Less than a month after the ruling, DFEH filed for interference with the settlement, stating that the consent order would free Activision Blizzard from ongoing litigation and potentially open up the possibility for the company to destroy evidence that DFEH could use in its case. He argued that the intervention was necessary to “protect the interests” of the Californian workers, comment on the consent order and request a fair hearing.

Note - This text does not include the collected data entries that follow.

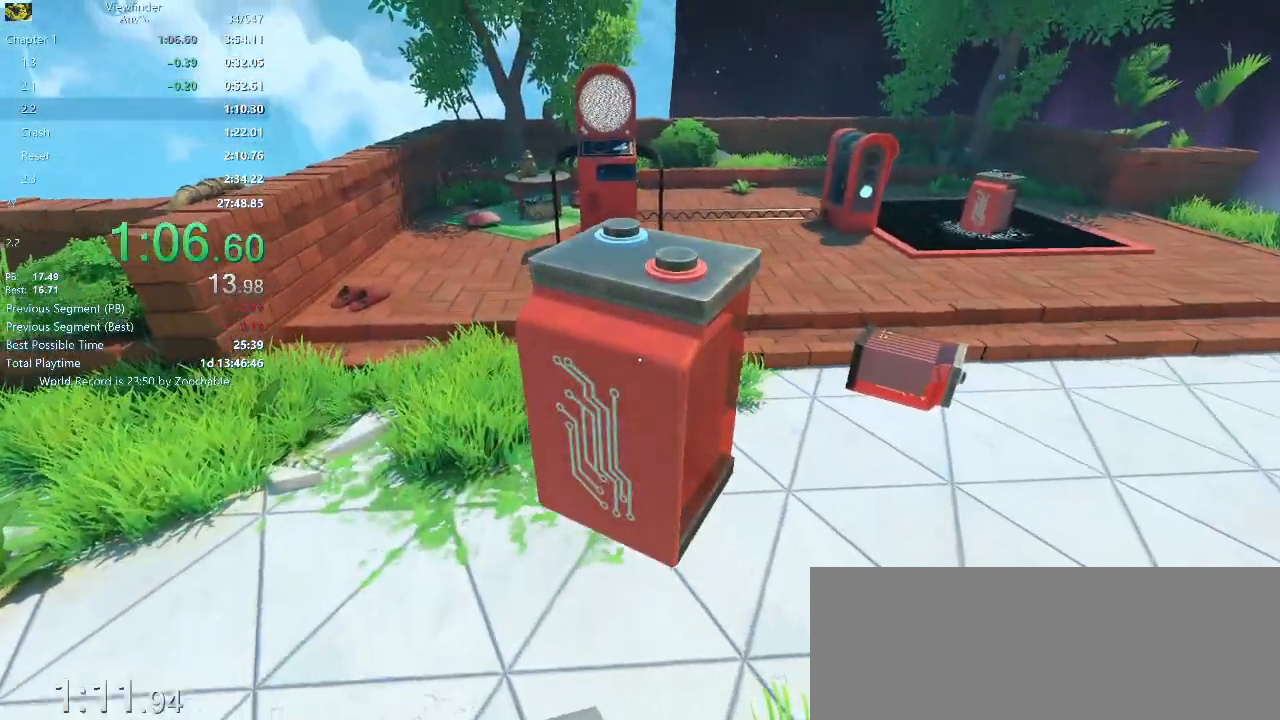
{"keys": ["w"], "mouse": [], "events": []}
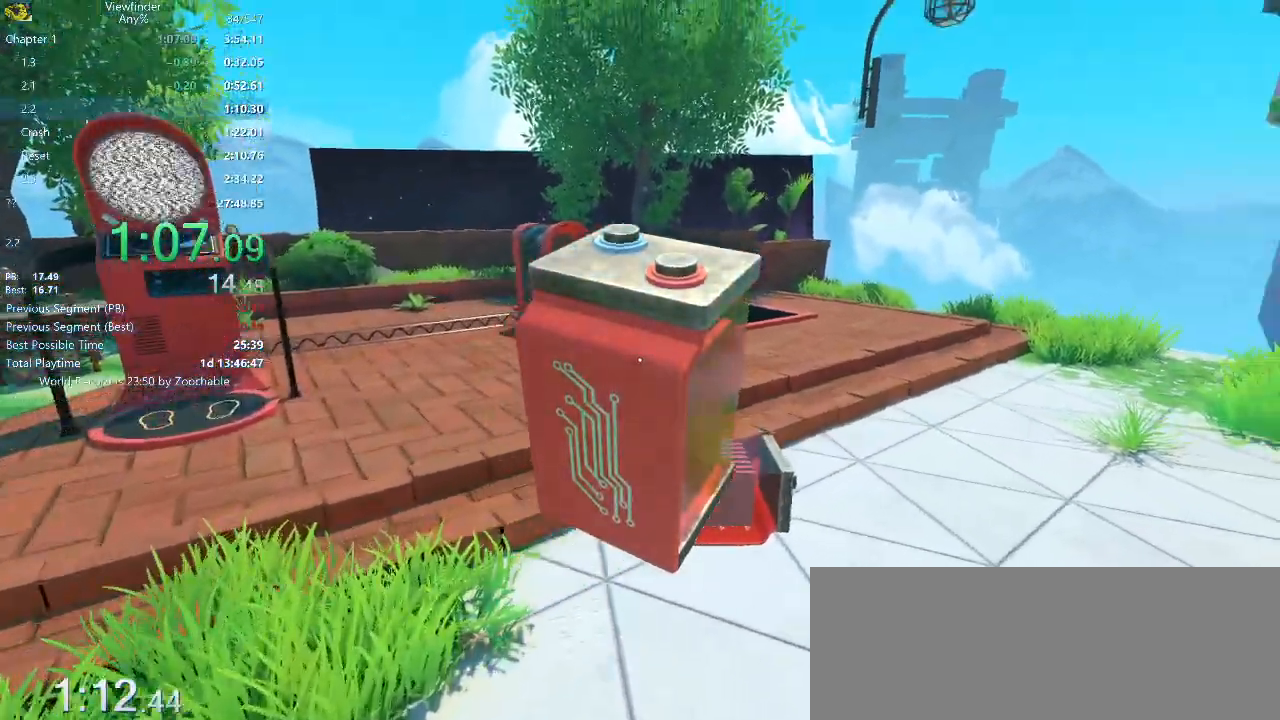
{"keys": ["w"], "mouse": [], "events": [[267, "e", "down"], [317, "e", "up"], [433, "e", "down"], [483, "e", "up"]]}
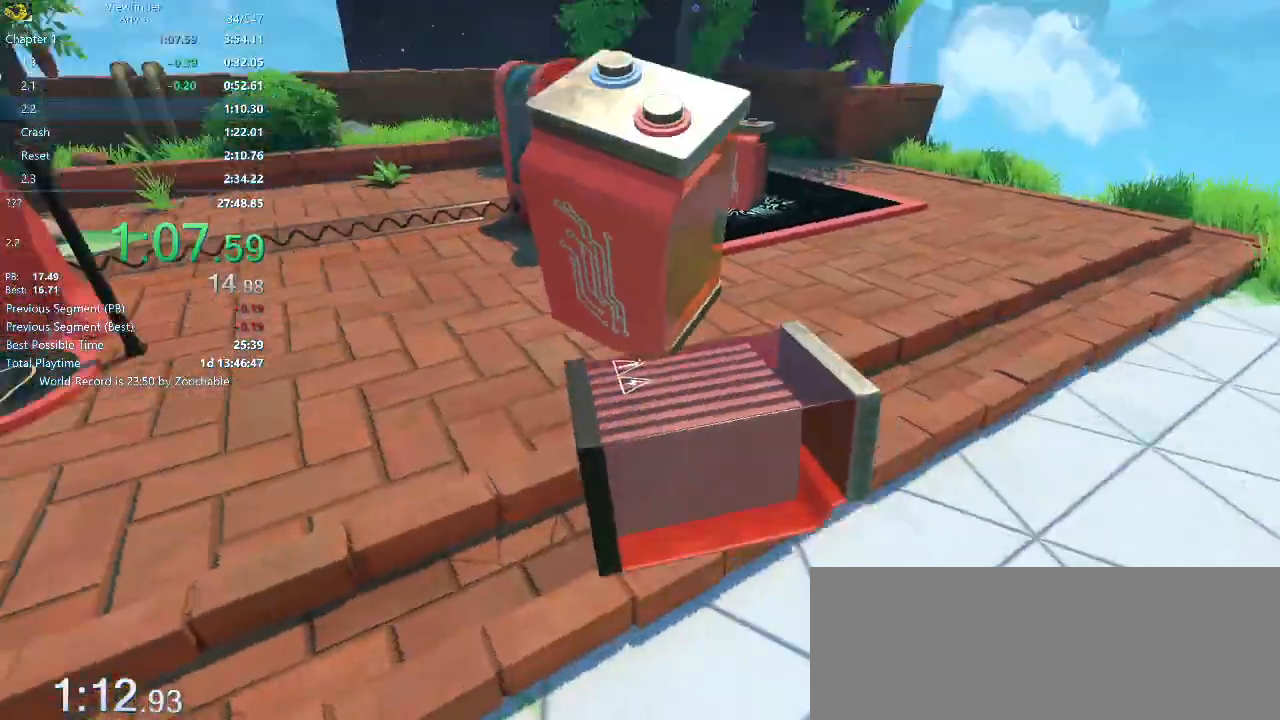
{"keys": ["w"], "mouse": [], "events": []}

District Judge Dale S. Fisher disagreed with the DFEH argument and rejected traffic in December. Judge Fisher ruled that the department was not interested in the consent order. He said the scope of his argument would allow DFEH to “intervene in virtually any California employment action.” Fischer also wrote that he believed his claim that Activision Blizzard was free to destroy evidence was speculative at best. On Friday, the DFEH announced its intention to appeal against Judge Fischer’s order to deny his interference motion (see above).

Activision Blizzard sees no end to the controversy over the workplace scandal. Employees and others have called for CEO Bobby Kotik’s resignation, and many of the company’s long-standing partnerships have been strained. Even seemingly unrelated incidents, such as the company’s decision to fire several temporary quality assurance staff at its Raven Software studio, show negative sentiment. Until now, the board of directors has supported Kotik, allowing him to overcome the negative press and litigation with reduced salaries.